- To do -
Exact copies of all the entries are needed.

- Supplied records -
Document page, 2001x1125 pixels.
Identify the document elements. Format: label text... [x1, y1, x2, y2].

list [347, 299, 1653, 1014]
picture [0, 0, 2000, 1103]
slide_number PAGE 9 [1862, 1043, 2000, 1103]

- Solution to this task -
Document page, 2001x1125 pixels.
Identify the document elements. Format: label text... [x1, y1, x2, y2].

list [347, 299, 1653, 1014]
picture [0, 0, 2000, 1103]
slide_number PAGE 9 [1862, 1043, 2000, 1103]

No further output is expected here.